Minister Van Nieuwenhuizen-Wijbenga:

Ik ga alleen over de scheepvaart. Ik ben verantwoordelijk voor de veiligheid van de scheepvaart en de risico's daarin. Het is mijn ministeriële bevoegdheid om daarin op te treden en dat heb ik gedaan, want ik vind het onverantwoord om deze risico's te nemen. Ik ga niet over het bredere migratiebeleid en wat daar in Europa allemaal al dan niet over besloten wordt. Dan moet u bij collega Harbers zijn.

De voorzitter:

Heel kort.

De heer Laçin (SP):

U bent wel verantwoordelijk, want het is één kabinet. Ik neem aan dat hierover is gesproken, ook met Harbers. Wat vindt hij ervan?

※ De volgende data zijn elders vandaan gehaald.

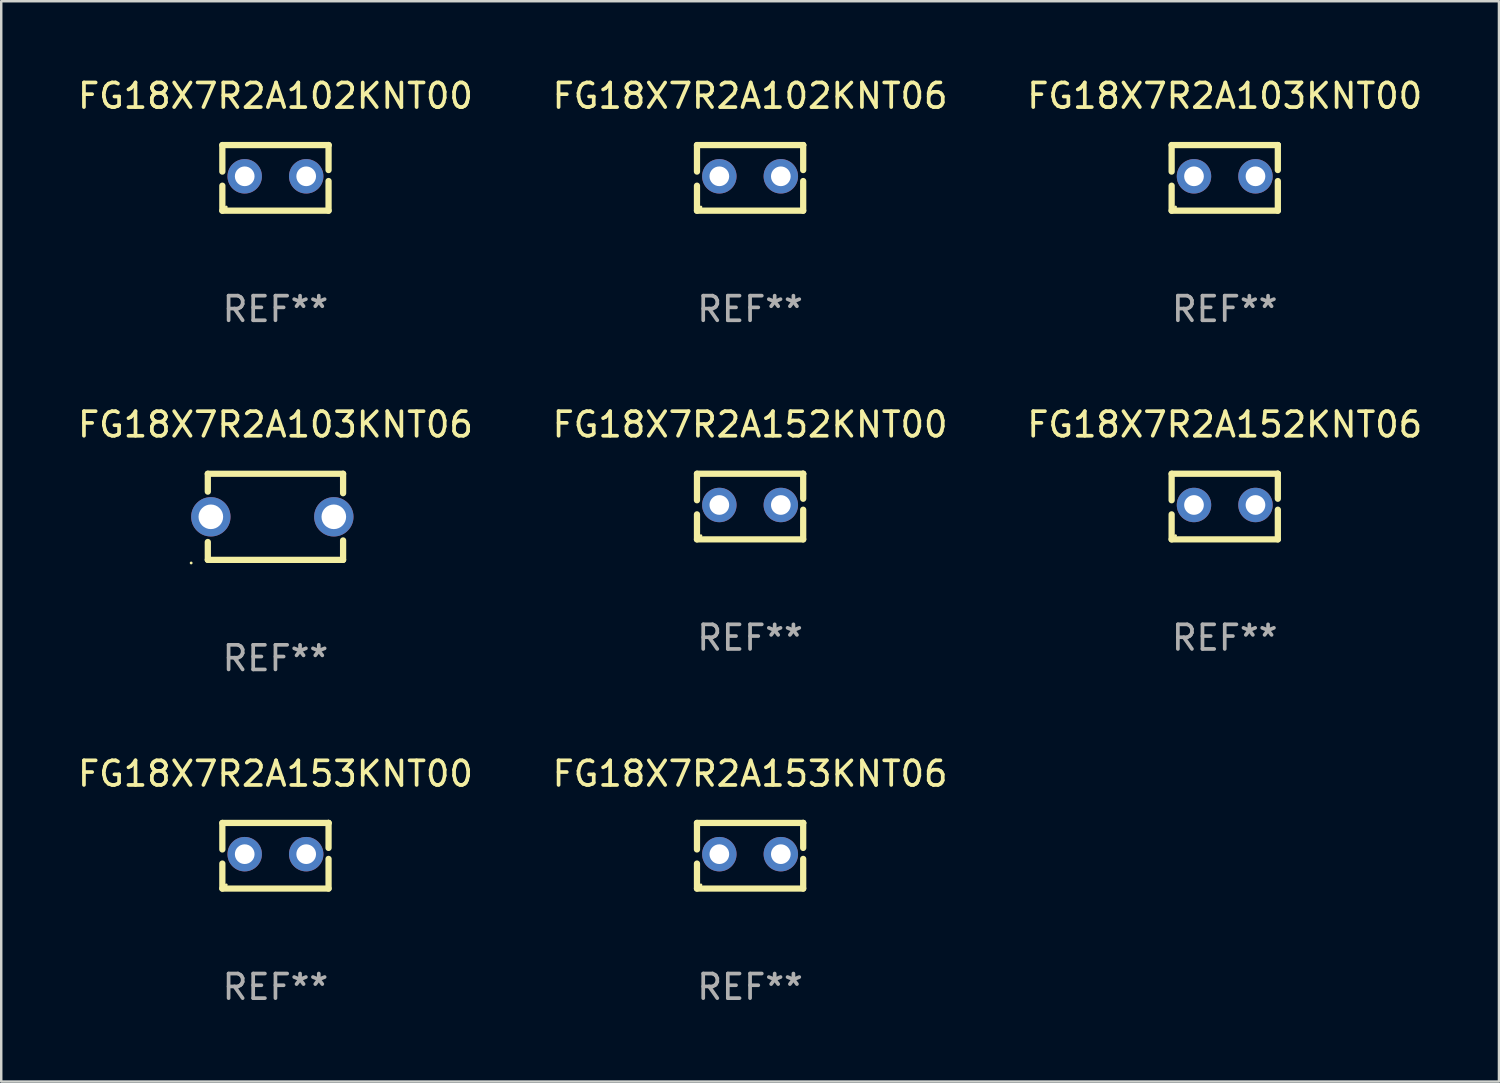
<source format=kicad_pcb>
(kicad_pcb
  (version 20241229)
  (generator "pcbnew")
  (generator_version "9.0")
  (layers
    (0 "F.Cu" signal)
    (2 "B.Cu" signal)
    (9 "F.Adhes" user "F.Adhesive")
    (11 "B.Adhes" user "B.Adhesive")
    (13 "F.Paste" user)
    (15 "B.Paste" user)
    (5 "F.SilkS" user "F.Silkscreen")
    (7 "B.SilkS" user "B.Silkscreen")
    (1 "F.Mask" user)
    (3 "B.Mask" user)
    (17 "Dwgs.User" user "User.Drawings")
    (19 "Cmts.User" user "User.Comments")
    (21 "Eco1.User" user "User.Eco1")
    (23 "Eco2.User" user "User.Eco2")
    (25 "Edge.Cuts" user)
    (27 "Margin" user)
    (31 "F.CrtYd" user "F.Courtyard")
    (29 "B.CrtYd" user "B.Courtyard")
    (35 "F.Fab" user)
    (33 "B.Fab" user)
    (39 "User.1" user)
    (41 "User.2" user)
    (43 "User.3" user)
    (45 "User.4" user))
  (footprint "FG18X7R2A102KNT00"
    (layer "F.Cu")
    (at 8.149 4.182)
    (property "Reference" "FG18X7R2A102KNT00" (at 0 -3.334 0) (layer "F.SilkS") (effects (font (size 1 1) (thickness 0.15))))
    (attr through_hole)
    (fp_line (start -2.159 -1.334) (end 2.159 -1.334) (stroke (width 0.254) (type solid)) (layer "F.SilkS"))
    (fp_line (start -2.159 -0.256) (end -2.159 -1.334) (stroke (width 0.254) (type solid)) (layer "F.SilkS"))
    (fp_line (start -2.159 1.334) (end -2.159 0.318) (stroke (width 0.254) (type solid)) (layer "F.SilkS"))
    (fp_line (start 2.159 -1.334) (end 2.159 -1.334) (stroke (width 0.254) (type solid)) (layer "F.SilkS"))
    (fp_line (start 2.159 -1.334) (end 2.159 -0.318) (stroke (width 0.254) (type solid)) (layer "F.SilkS"))
    (fp_line (start 2.159 0.129) (end 2.159 1.334) (stroke (width 0.254) (type solid)) (layer "F.SilkS"))
    (fp_line (start 2.159 1.334) (end -2.159 1.334) (stroke (width 0.254) (type solid)) (layer "F.SilkS"))
    (fp_circle (center -2 1.186) (end -1.97 1.186) (stroke (width 0.06) (type solid)) (fill no) (layer "F.SilkS"))
    (fp_text user "REF**" (at 0 5.334 0) (layer "F.Fab") (effects (font (size 1 1) (thickness 0.15))))
    (pad "1" thru_hole circle (at -1.25 -0.064) (size 1.4 1.4) (drill 0.8) (layers "*.Cu" "*.Mask"))
    (pad "2" thru_hole circle (at 1.25 -0.064) (size 1.4 1.4) (drill 0.8) (layers "*.Cu" "*.Mask")))
  (footprint "FG18X7R2A152KNT00"
    (layer "F.Cu")
    (at 27.446 17.545)
    (property "Reference" "FG18X7R2A152KNT00" (at 0 -3.334 0) (layer "F.SilkS") (effects (font (size 1 1) (thickness 0.15))))
    (attr through_hole)
    (fp_line (start -2.159 -1.334) (end 2.159 -1.334) (stroke (width 0.254) (type solid)) (layer "F.SilkS"))
    (fp_line (start -2.159 -0.256) (end -2.159 -1.334) (stroke (width 0.254) (type solid)) (layer "F.SilkS"))
    (fp_line (start -2.159 1.334) (end -2.159 0.318) (stroke (width 0.254) (type solid)) (layer "F.SilkS"))
    (fp_line (start 2.159 -1.334) (end 2.159 -1.334) (stroke (width 0.254) (type solid)) (layer "F.SilkS"))
    (fp_line (start 2.159 -1.334) (end 2.159 -0.318) (stroke (width 0.254) (type solid)) (layer "F.SilkS"))
    (fp_line (start 2.159 0.129) (end 2.159 1.334) (stroke (width 0.254) (type solid)) (layer "F.SilkS"))
    (fp_line (start 2.159 1.334) (end -2.159 1.334) (stroke (width 0.254) (type solid)) (layer "F.SilkS"))
    (fp_circle (center -2 1.186) (end -1.97 1.186) (stroke (width 0.06) (type solid)) (fill no) (layer "F.SilkS"))
    (fp_text user "REF**" (at 0 5.334 0) (layer "F.Fab") (effects (font (size 1 1) (thickness 0.15))))
    (pad "1" thru_hole circle (at -1.25 -0.064) (size 1.4 1.4) (drill 0.8) (layers "*.Cu" "*.Mask"))
    (pad "2" thru_hole circle (at 1.25 -0.064) (size 1.4 1.4) (drill 0.8) (layers "*.Cu" "*.Mask")))
  (footprint "FG18X7R2A153KNT06"
    (layer "F.Cu")
    (at 27.446 31.742)
    (property "Reference" "FG18X7R2A153KNT06" (at 0 -3.334 0) (layer "F.SilkS") (effects (font (size 1 1) (thickness 0.15))))
    (attr through_hole)
    (fp_line (start -2.159 -1.334) (end 2.159 -1.334) (stroke (width 0.254) (type solid)) (layer "F.SilkS"))
    (fp_line (start -2.159 -0.256) (end -2.159 -1.334) (stroke (width 0.254) (type solid)) (layer "F.SilkS"))
    (fp_line (start -2.159 1.334) (end -2.159 0.318) (stroke (width 0.254) (type solid)) (layer "F.SilkS"))
    (fp_line (start 2.159 -1.334) (end 2.159 -1.334) (stroke (width 0.254) (type solid)) (layer "F.SilkS"))
    (fp_line (start 2.159 -1.334) (end 2.159 -0.318) (stroke (width 0.254) (type solid)) (layer "F.SilkS"))
    (fp_line (start 2.159 0.129) (end 2.159 1.334) (stroke (width 0.254) (type solid)) (layer "F.SilkS"))
    (fp_line (start 2.159 1.334) (end -2.159 1.334) (stroke (width 0.254) (type solid)) (layer "F.SilkS"))
    (fp_circle (center -2 1.186) (end -1.97 1.186) (stroke (width 0.06) (type solid)) (fill no) (layer "F.SilkS"))
    (fp_text user "REF**" (at 0 5.334 0) (layer "F.Fab") (effects (font (size 1 1) (thickness 0.15))))
    (pad "1" thru_hole circle (at -1.25 -0.064) (size 1.4 1.4) (drill 0.8) (layers "*.Cu" "*.Mask"))
    (pad "2" thru_hole circle (at 1.25 -0.064) (size 1.4 1.4) (drill 0.8) (layers "*.Cu" "*.Mask")))
  (footprint "FG18X7R2A103KNT06"
    (layer "F.Cu")
    (at 8.149 17.962)
    (property "Reference" "FG18X7R2A103KNT06" (at 0 -3.75 0) (layer "F.SilkS") (effects (font (size 1 1) (thickness 0.15))))
    (attr through_hole)
    (fp_line (start -2.75 -1.75) (end -2.75 -1.024) (stroke (width 0.254) (type solid)) (layer "F.SilkS"))
    (fp_line (start -2.75 -1.75) (end 2.75 -1.75) (stroke (width 0.254) (type solid)) (layer "F.SilkS"))
    (fp_line (start -2.75 1.024) (end -2.75 1.75) (stroke (width 0.254) (type solid)) (layer "F.SilkS"))
    (fp_line (start 2.75 -1.75) (end 2.75 -0.96) (stroke (width 0.254) (type solid)) (layer "F.SilkS"))
    (fp_line (start 2.75 0.96) (end 2.75 1.75) (stroke (width 0.254) (type solid)) (layer "F.SilkS"))
    (fp_line (start 2.75 1.75) (end -2.75 1.75) (stroke (width 0.254) (type solid)) (layer "F.SilkS"))
    (fp_circle (center -3.427 1.877) (end -3.397 1.877) (stroke (width 0.06) (type solid)) (fill no) (layer "F.SilkS"))
    (fp_text user "REF**" (at 0 5.75 0) (layer "F.Fab") (effects (font (size 1 1) (thickness 0.15))))
    (pad "1" thru_hole circle (at -2.627 0) (size 1.6 1.6) (drill 1) (layers "*.Cu" "*.Mask"))
    (pad "2" thru_hole circle (at 2.373 0) (size 1.6 1.6) (drill 1) (layers "*.Cu" "*.Mask")))
  (footprint "FG18X7R2A152KNT06"
    (layer "F.Cu")
    (at 46.744 17.545)
    (property "Reference" "FG18X7R2A152KNT06" (at 0 -3.334 0) (layer "F.SilkS") (effects (font (size 1 1) (thickness 0.15))))
    (attr through_hole)
    (fp_line (start -2.159 -1.334) (end 2.159 -1.334) (stroke (width 0.254) (type solid)) (layer "F.SilkS"))
    (fp_line (start -2.159 -0.256) (end -2.159 -1.334) (stroke (width 0.254) (type solid)) (layer "F.SilkS"))
    (fp_line (start -2.159 1.334) (end -2.159 0.318) (stroke (width 0.254) (type solid)) (layer "F.SilkS"))
    (fp_line (start 2.159 -1.334) (end 2.159 -1.334) (stroke (width 0.254) (type solid)) (layer "F.SilkS"))
    (fp_line (start 2.159 -1.334) (end 2.159 -0.318) (stroke (width 0.254) (type solid)) (layer "F.SilkS"))
    (fp_line (start 2.159 0.129) (end 2.159 1.334) (stroke (width 0.254) (type solid)) (layer "F.SilkS"))
    (fp_line (start 2.159 1.334) (end -2.159 1.334) (stroke (width 0.254) (type solid)) (layer "F.SilkS"))
    (fp_circle (center -2 1.186) (end -1.97 1.186) (stroke (width 0.06) (type solid)) (fill no) (layer "F.SilkS"))
    (fp_text user "REF**" (at 0 5.334 0) (layer "F.Fab") (effects (font (size 1 1) (thickness 0.15))))
    (pad "1" thru_hole circle (at -1.25 -0.064) (size 1.4 1.4) (drill 0.8) (layers "*.Cu" "*.Mask"))
    (pad "2" thru_hole circle (at 1.25 -0.064) (size 1.4 1.4) (drill 0.8) (layers "*.Cu" "*.Mask")))
  (footprint "FG18X7R2A102KNT06"
    (layer "F.Cu")
    (at 27.446 4.182)
    (property "Reference" "FG18X7R2A102KNT06" (at 0 -3.334 0) (layer "F.SilkS") (effects (font (size 1 1) (thickness 0.15))))
    (attr through_hole)
    (fp_line (start -2.159 -1.334) (end 2.159 -1.334) (stroke (width 0.254) (type solid)) (layer "F.SilkS"))
    (fp_line (start -2.159 -0.256) (end -2.159 -1.334) (stroke (width 0.254) (type solid)) (layer "F.SilkS"))
    (fp_line (start -2.159 1.334) (end -2.159 0.318) (stroke (width 0.254) (type solid)) (layer "F.SilkS"))
    (fp_line (start 2.159 -1.334) (end 2.159 -1.334) (stroke (width 0.254) (type solid)) (layer "F.SilkS"))
    (fp_line (start 2.159 -1.334) (end 2.159 -0.318) (stroke (width 0.254) (type solid)) (layer "F.SilkS"))
    (fp_line (start 2.159 0.129) (end 2.159 1.334) (stroke (width 0.254) (type solid)) (layer "F.SilkS"))
    (fp_line (start 2.159 1.334) (end -2.159 1.334) (stroke (width 0.254) (type solid)) (layer "F.SilkS"))
    (fp_circle (center -2 1.186) (end -1.97 1.186) (stroke (width 0.06) (type solid)) (fill no) (layer "F.SilkS"))
    (fp_text user "REF**" (at 0 5.334 0) (layer "F.Fab") (effects (font (size 1 1) (thickness 0.15))))
    (pad "1" thru_hole circle (at -1.25 -0.064) (size 1.4 1.4) (drill 0.8) (layers "*.Cu" "*.Mask"))
    (pad "2" thru_hole circle (at 1.25 -0.064) (size 1.4 1.4) (drill 0.8) (layers "*.Cu" "*.Mask")))
  (footprint "FG18X7R2A103KNT00"
    (layer "F.Cu")
    (at 46.744 4.182)
    (property "Reference" "FG18X7R2A103KNT00" (at 0 -3.334 0) (layer "F.SilkS") (effects (font (size 1 1) (thickness 0.15))))
    (attr through_hole)
    (fp_line (start -2.159 -1.334) (end 2.159 -1.334) (stroke (width 0.254) (type solid)) (layer "F.SilkS"))
    (fp_line (start -2.159 -0.256) (end -2.159 -1.334) (stroke (width 0.254) (type solid)) (layer "F.SilkS"))
    (fp_line (start -2.159 1.334) (end -2.159 0.318) (stroke (width 0.254) (type solid)) (layer "F.SilkS"))
    (fp_line (start 2.159 -1.334) (end 2.159 -1.334) (stroke (width 0.254) (type solid)) (layer "F.SilkS"))
    (fp_line (start 2.159 -1.334) (end 2.159 -0.318) (stroke (width 0.254) (type solid)) (layer "F.SilkS"))
    (fp_line (start 2.159 0.129) (end 2.159 1.334) (stroke (width 0.254) (type solid)) (layer "F.SilkS"))
    (fp_line (start 2.159 1.334) (end -2.159 1.334) (stroke (width 0.254) (type solid)) (layer "F.SilkS"))
    (fp_circle (center -2 1.186) (end -1.97 1.186) (stroke (width 0.06) (type solid)) (fill no) (layer "F.SilkS"))
    (fp_text user "REF**" (at 0 5.334 0) (layer "F.Fab") (effects (font (size 1 1) (thickness 0.15))))
    (pad "1" thru_hole circle (at -1.25 -0.064) (size 1.4 1.4) (drill 0.8) (layers "*.Cu" "*.Mask"))
    (pad "2" thru_hole circle (at 1.25 -0.064) (size 1.4 1.4) (drill 0.8) (layers "*.Cu" "*.Mask")))
  (footprint "FG18X7R2A153KNT00"
    (layer "F.Cu")
    (at 8.149 31.742)
    (property "Reference" "FG18X7R2A153KNT00" (at 0 -3.334 0) (layer "F.SilkS") (effects (font (size 1 1) (thickness 0.15))))
    (attr through_hole)
    (fp_line (start -2.159 -1.334) (end 2.159 -1.334) (stroke (width 0.254) (type solid)) (layer "F.SilkS"))
    (fp_line (start -2.159 -0.256) (end -2.159 -1.334) (stroke (width 0.254) (type solid)) (layer "F.SilkS"))
    (fp_line (start -2.159 1.334) (end -2.159 0.318) (stroke (width 0.254) (type solid)) (layer "F.SilkS"))
    (fp_line (start 2.159 -1.334) (end 2.159 -1.334) (stroke (width 0.254) (type solid)) (layer "F.SilkS"))
    (fp_line (start 2.159 -1.334) (end 2.159 -0.318) (stroke (width 0.254) (type solid)) (layer "F.SilkS"))
    (fp_line (start 2.159 0.129) (end 2.159 1.334) (stroke (width 0.254) (type solid)) (layer "F.SilkS"))
    (fp_line (start 2.159 1.334) (end -2.159 1.334) (stroke (width 0.254) (type solid)) (layer "F.SilkS"))
    (fp_circle (center -2 1.186) (end -1.97 1.186) (stroke (width 0.06) (type solid)) (fill no) (layer "F.SilkS"))
    (fp_text user "REF**" (at 0 5.334 0) (layer "F.Fab") (effects (font (size 1 1) (thickness 0.15))))
    (pad "1" thru_hole circle (at -1.25 -0.064) (size 1.4 1.4) (drill 0.8) (layers "*.Cu" "*.Mask"))
    (pad "2" thru_hole circle (at 1.25 -0.064) (size 1.4 1.4) (drill 0.8) (layers "*.Cu" "*.Mask")))
  (gr_rect
    (start -3 -3)
    (end 57.893 40.924)
    (stroke (width 0.1) (type default))
    (fill no)
    (layer "Edge.Cuts")))
</source>
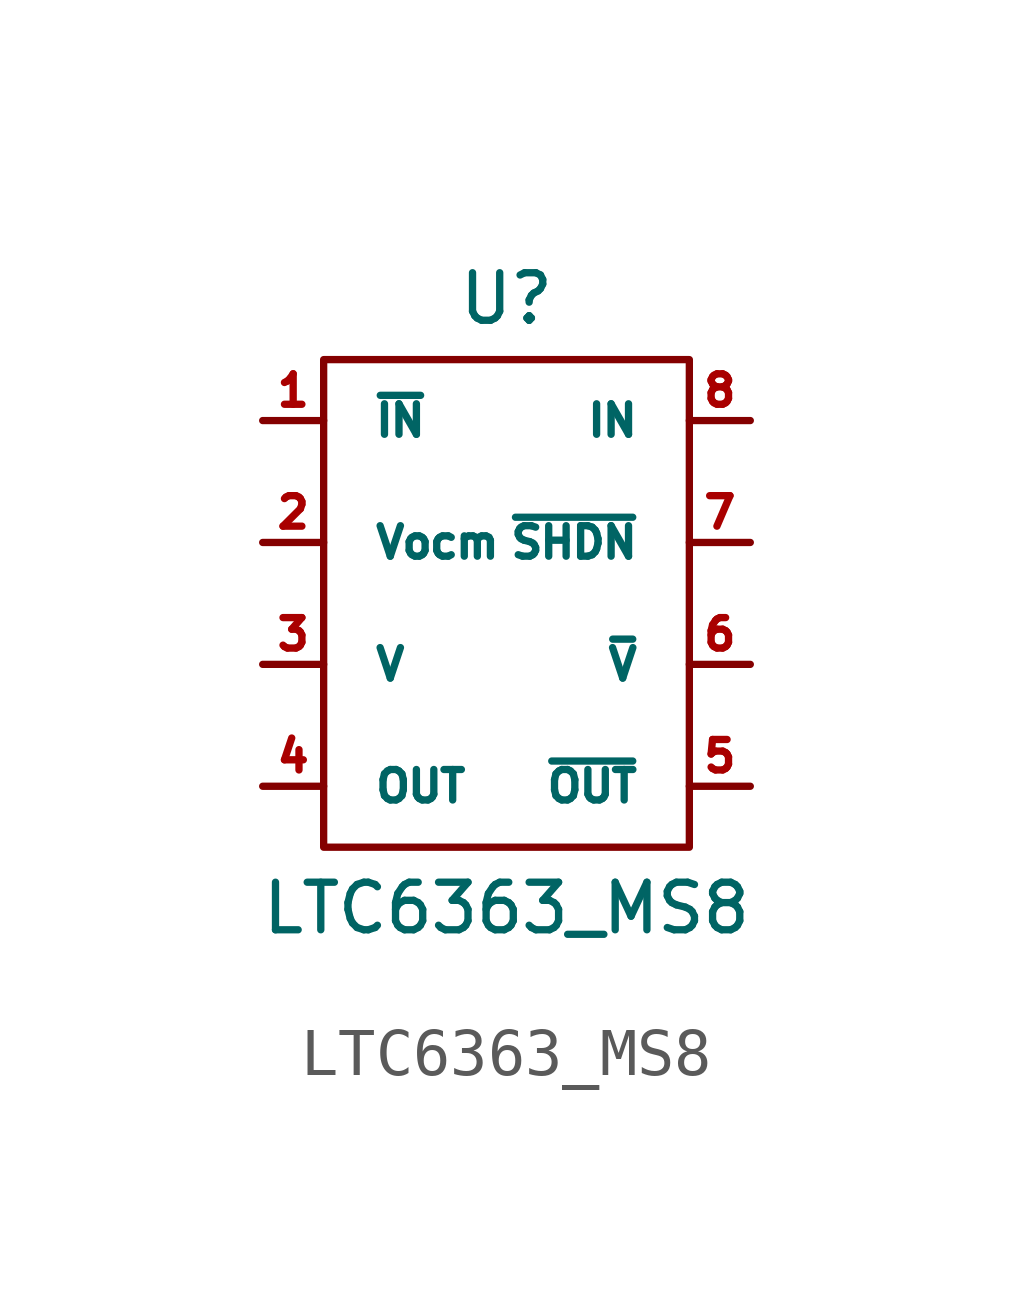
<source format=kicad_sym>
(kicad_symbol_lib
  (version 20220914)
  (generator kicad_symbol_editor)
  (symbol "LTC6363_MS8"
    (pin_names
      (offset 1.016))
    (property "Reference" "U"
      (at 0 6.35 0)
      (effects (font (size 0.991 0.991))))
    (property "Value" "LTC6363_MS8"
      (at 0 -6.35 0)
      (effects (font (size 0.991 0.991))))
    (symbol "LTC6363_MS8_0_1"
      (rectangle (start -3.81 5.08) (end 3.81 -5.08) (stroke (width 0) (type default)) (fill (type none))))
    (symbol "LTC6363_MS8_1_1"
      (pin input line (at -5.08 3.81 0) (length 1.27) (name "~{IN}" (effects (font (size 0.635 0.635)))) (number "1" (effects (font (size 0.635 0.635)))))
      (pin power_in line (at -5.08 1.27 0) (length 1.27) (name "Vocm" (effects (font (size 0.635 0.635)))) (number "2" (effects (font (size 0.635 0.635)))))
      (pin power_in line (at -5.08 -1.27 0) (length 1.27) (name "V" (effects (font (size 0.635 0.635)))) (number "3" (effects (font (size 0.635 0.635)))))
      (pin output line (at -5.08 -3.81 0) (length 1.27) (name "OUT" (effects (font (size 0.635 0.635)))) (number "4" (effects (font (size 0.635 0.635)))))
      (pin output line (at 5.08 -3.81 180) (length 1.27) (name "~{OUT}" (effects (font (size 0.635 0.635)))) (number "5" (effects (font (size 0.635 0.635)))))
      (pin power_in line (at 5.08 -1.27 180) (length 1.27) (name "~{V}" (effects (font (size 0.635 0.635)))) (number "6" (effects (font (size 0.635 0.635)))))
      (pin input line (at 5.08 1.27 180) (length 1.27) (name "~{SHDN}" (effects (font (size 0.635 0.635)))) (number "7" (effects (font (size 0.635 0.635)))))
      (pin input line (at 5.08 3.81 180) (length 1.27) (name "IN" (effects (font (size 0.635 0.635)))) (number "8" (effects (font (size 0.635 0.635))))))))
</source>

Minister Van Nieuwenhuizen-Wijbenga:

Ook collega Harbers onderschrijft dit. Welk doel een schip ook heeft, als er grote groepen mensen aan boord zijn, moet dat schip veilig zijn en moet de bemanning voldoende opgeleid zijn. Ik heb, eerlijk gezegd, nog niemand ontmoet die dat niet met me eens is.

De voorzitter:

Ik dank de leden en de minister.

De beraadslaging wordt gesloten.

De voorzitter:

We gaan aanstaande dinsdag stemmen over de moties.

De vergadering wordt van 18.25 uur tot 19.25 uur geschorst.